Abstract: We will denote by $\mathcal{M}$ the space of Borel probabilities on the symbolic space $\Omega={1,2...,m}^\mathbb{N}$. $\mathcal{M}$ is equipped Monge-Kantorovich metric. We consider here the push-forward map $\mathfrak{T}:\mathcal{M} \to \mathcal{M}$ as a dynamical system. The space of Borel probabilities on $\mathcal{M}$ is denoted by $\mathfrak{M}$. Given a continuous function $A: \mathcal{M}\to \mathbb{R}$, an {\it a priori} probability $\Pi_0$ on $\mathcal{M}$, and a certain convolution operation acting on pairs of probabilities on $\mathcal{M}$, we define an associated Level-2 IFS Ruelle operator.

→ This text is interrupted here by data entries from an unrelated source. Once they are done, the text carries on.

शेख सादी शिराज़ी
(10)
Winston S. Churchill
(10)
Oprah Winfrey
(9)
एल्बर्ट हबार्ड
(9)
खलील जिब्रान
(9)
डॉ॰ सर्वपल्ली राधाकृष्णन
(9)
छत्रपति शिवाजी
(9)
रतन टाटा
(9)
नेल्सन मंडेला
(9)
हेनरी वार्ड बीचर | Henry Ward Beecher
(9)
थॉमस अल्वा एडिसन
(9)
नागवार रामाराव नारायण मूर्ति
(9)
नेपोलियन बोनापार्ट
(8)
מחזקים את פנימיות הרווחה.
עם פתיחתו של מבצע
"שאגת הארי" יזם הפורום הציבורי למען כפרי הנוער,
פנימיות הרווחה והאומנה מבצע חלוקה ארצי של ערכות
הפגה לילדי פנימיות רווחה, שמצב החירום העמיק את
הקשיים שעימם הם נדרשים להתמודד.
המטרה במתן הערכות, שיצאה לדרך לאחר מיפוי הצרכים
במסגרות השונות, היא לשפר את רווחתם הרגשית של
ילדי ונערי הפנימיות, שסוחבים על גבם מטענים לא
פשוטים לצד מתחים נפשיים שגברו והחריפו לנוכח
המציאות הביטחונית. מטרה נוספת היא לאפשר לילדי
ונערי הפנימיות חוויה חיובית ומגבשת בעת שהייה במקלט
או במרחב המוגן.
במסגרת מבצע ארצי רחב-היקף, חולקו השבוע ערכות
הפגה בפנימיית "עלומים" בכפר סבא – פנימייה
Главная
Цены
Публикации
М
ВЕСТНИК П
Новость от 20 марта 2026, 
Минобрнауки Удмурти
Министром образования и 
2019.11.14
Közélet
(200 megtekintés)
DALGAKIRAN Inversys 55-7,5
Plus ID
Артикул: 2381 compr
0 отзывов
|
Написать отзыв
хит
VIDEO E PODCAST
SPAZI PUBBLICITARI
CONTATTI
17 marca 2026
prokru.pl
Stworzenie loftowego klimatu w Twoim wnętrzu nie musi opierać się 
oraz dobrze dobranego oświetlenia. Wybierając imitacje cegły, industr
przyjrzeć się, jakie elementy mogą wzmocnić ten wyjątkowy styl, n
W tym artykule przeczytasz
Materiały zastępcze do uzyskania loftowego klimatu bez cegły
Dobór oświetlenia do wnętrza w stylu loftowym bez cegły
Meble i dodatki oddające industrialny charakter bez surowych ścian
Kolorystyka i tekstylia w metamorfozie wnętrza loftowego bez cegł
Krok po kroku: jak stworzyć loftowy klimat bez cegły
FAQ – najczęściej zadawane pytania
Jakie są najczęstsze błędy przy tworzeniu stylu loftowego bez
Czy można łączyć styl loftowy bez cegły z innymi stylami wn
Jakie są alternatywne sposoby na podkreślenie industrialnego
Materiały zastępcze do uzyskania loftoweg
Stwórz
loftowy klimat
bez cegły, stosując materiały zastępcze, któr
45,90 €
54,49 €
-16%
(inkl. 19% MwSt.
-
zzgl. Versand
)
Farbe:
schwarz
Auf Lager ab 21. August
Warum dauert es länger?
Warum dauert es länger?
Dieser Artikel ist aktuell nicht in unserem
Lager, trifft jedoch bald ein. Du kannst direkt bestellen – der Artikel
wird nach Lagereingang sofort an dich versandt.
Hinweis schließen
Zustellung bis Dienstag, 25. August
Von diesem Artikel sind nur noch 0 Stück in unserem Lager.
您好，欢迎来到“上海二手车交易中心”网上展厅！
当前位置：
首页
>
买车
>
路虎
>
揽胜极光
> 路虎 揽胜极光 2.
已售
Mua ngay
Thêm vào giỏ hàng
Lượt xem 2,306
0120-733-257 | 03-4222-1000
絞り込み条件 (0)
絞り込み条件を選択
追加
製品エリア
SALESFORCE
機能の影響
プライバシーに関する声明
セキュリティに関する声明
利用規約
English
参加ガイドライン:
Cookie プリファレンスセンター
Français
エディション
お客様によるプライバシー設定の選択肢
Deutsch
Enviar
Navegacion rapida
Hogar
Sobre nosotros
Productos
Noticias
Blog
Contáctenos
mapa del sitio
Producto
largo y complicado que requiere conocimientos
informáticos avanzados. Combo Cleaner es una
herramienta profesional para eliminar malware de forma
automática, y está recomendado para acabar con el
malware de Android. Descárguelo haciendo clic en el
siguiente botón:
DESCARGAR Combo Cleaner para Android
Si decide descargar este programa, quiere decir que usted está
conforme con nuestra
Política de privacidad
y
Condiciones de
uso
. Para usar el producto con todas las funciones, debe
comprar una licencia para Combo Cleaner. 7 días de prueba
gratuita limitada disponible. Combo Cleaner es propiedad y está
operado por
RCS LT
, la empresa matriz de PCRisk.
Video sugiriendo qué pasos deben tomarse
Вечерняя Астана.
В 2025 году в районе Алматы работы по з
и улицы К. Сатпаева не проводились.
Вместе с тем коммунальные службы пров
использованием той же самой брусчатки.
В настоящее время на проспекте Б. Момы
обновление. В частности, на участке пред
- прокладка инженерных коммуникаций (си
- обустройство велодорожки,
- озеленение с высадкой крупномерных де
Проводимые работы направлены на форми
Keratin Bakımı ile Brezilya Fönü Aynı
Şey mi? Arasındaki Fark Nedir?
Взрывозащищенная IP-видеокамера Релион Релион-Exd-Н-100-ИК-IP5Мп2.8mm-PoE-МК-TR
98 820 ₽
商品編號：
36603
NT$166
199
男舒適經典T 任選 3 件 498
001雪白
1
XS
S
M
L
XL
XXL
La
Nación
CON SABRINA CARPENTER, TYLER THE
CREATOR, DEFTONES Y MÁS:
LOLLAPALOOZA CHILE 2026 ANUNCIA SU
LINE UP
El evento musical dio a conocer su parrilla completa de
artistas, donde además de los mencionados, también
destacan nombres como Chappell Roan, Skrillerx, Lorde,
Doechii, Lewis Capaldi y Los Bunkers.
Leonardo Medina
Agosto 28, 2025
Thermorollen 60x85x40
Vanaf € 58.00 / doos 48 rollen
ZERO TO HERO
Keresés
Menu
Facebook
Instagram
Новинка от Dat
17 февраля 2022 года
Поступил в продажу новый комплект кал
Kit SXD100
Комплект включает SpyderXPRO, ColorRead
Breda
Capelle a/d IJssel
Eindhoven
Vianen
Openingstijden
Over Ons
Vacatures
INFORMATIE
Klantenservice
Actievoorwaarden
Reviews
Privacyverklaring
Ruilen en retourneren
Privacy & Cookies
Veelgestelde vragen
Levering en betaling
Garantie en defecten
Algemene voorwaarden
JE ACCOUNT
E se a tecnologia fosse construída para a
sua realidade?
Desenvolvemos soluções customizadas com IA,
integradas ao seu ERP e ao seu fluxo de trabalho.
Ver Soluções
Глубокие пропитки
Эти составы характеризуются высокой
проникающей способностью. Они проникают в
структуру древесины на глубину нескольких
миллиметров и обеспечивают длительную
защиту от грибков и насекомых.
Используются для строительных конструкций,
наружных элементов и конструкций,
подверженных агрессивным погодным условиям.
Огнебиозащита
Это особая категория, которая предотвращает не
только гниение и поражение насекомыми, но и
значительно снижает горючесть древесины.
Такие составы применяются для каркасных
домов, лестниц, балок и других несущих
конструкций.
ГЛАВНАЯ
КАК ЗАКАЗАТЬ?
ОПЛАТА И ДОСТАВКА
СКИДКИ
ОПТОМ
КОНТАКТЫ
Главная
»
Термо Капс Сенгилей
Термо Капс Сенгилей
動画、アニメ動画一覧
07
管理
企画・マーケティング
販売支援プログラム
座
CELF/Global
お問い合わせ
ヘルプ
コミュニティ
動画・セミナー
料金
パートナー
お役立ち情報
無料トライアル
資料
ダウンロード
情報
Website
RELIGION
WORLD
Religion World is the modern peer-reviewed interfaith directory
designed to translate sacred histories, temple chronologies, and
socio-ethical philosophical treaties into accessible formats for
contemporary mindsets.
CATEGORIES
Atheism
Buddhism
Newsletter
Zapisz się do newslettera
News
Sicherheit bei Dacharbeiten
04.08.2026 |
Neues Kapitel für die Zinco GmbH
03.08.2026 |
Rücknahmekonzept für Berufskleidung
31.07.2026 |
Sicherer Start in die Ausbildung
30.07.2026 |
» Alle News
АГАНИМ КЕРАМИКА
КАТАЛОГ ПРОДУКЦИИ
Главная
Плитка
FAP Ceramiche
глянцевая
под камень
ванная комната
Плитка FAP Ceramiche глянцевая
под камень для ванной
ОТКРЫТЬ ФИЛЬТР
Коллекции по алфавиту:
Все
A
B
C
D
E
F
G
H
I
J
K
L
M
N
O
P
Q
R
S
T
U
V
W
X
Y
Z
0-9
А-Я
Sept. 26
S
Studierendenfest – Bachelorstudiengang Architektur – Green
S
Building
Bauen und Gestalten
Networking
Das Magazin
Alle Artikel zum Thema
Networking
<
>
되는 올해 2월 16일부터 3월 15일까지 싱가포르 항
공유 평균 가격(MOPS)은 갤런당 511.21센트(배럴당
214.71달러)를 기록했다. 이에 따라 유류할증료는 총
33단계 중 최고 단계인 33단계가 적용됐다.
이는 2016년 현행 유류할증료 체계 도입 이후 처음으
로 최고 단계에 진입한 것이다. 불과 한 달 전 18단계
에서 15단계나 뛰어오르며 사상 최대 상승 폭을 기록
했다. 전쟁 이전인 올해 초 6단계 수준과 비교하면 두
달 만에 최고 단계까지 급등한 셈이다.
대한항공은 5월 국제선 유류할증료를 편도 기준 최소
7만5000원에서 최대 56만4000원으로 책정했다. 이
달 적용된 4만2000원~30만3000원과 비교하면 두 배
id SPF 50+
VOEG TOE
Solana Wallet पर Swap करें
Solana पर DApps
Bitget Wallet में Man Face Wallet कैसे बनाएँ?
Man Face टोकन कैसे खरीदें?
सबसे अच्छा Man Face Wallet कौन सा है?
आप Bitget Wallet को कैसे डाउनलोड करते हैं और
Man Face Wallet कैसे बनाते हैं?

We show the existence of an eigenfunction and an eigenprobability $\hat{\Pi}\in\mathfrak{M}$ for such an operator. Under a normalization condition for $A$, we show the existence of some $\mathfrak{T}$-invariant probabilities $\hat{\Pi}\in\mathfrak{M}.$ We are able to define the variational entropy of such $\hat{\Pi}$ and a related maximization pressure problem associated to $A$. In some particular examples, we show how to get eigenprobabilities solutions on $\mathfrak{M}$ for the Level-2 Thermodynamic Formalism problem from eigenprobabilities on $\mathcal{M}$ for the classical (Level-1) Thermodynamic Formalism. These examples highlight the fact that our approach is a natural generalization of the classic case.